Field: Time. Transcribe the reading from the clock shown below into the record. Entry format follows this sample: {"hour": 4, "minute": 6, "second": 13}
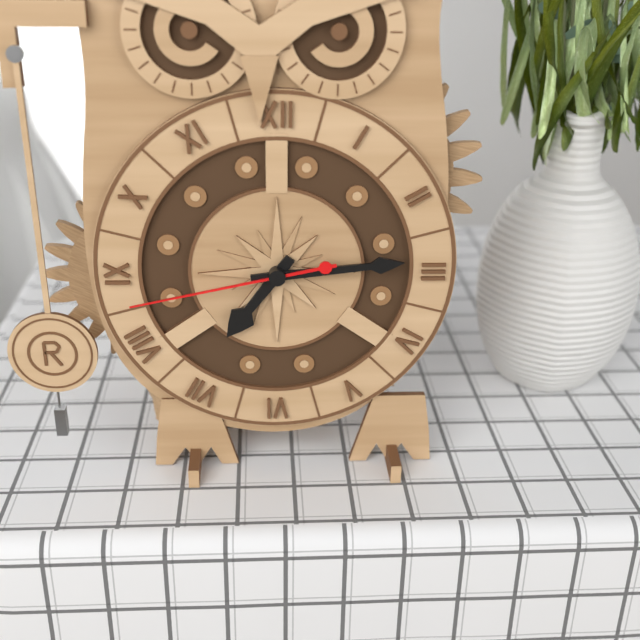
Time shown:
{"hour": 7, "minute": 14, "second": 43}
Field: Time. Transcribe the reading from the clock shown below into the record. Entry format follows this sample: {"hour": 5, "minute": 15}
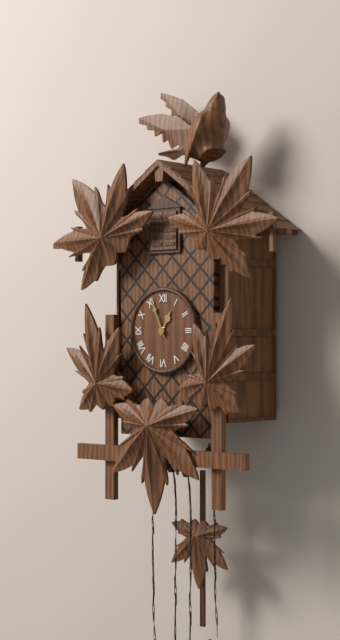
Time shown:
{"hour": 12, "minute": 56}
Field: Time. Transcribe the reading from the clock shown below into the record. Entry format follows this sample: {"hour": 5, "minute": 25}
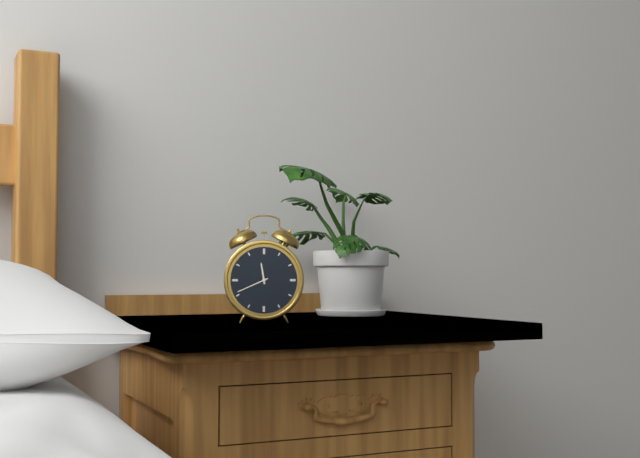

· · · ·

**DIRECTIONS:**
Repeat every line of the data above word for word, leaving out the pictures.

**SOLUTION TO THIS TASK:**
Field: Time. Transcribe the reading from the clock shown below into the record. Entry format follows this sample: {"hour": 4, "minute": 6, "second": 13}
Time shown:
{"hour": 7, "minute": 14, "second": 43}
Field: Time. Transcribe the reading from the clock shown below into the record. Entry format follows this sample: {"hour": 5, "minute": 15}
Time shown:
{"hour": 12, "minute": 56}
Field: Time. Transcribe the reading from the clock shown below into the record. Entry format follows this sample: {"hour": 5, "minute": 25}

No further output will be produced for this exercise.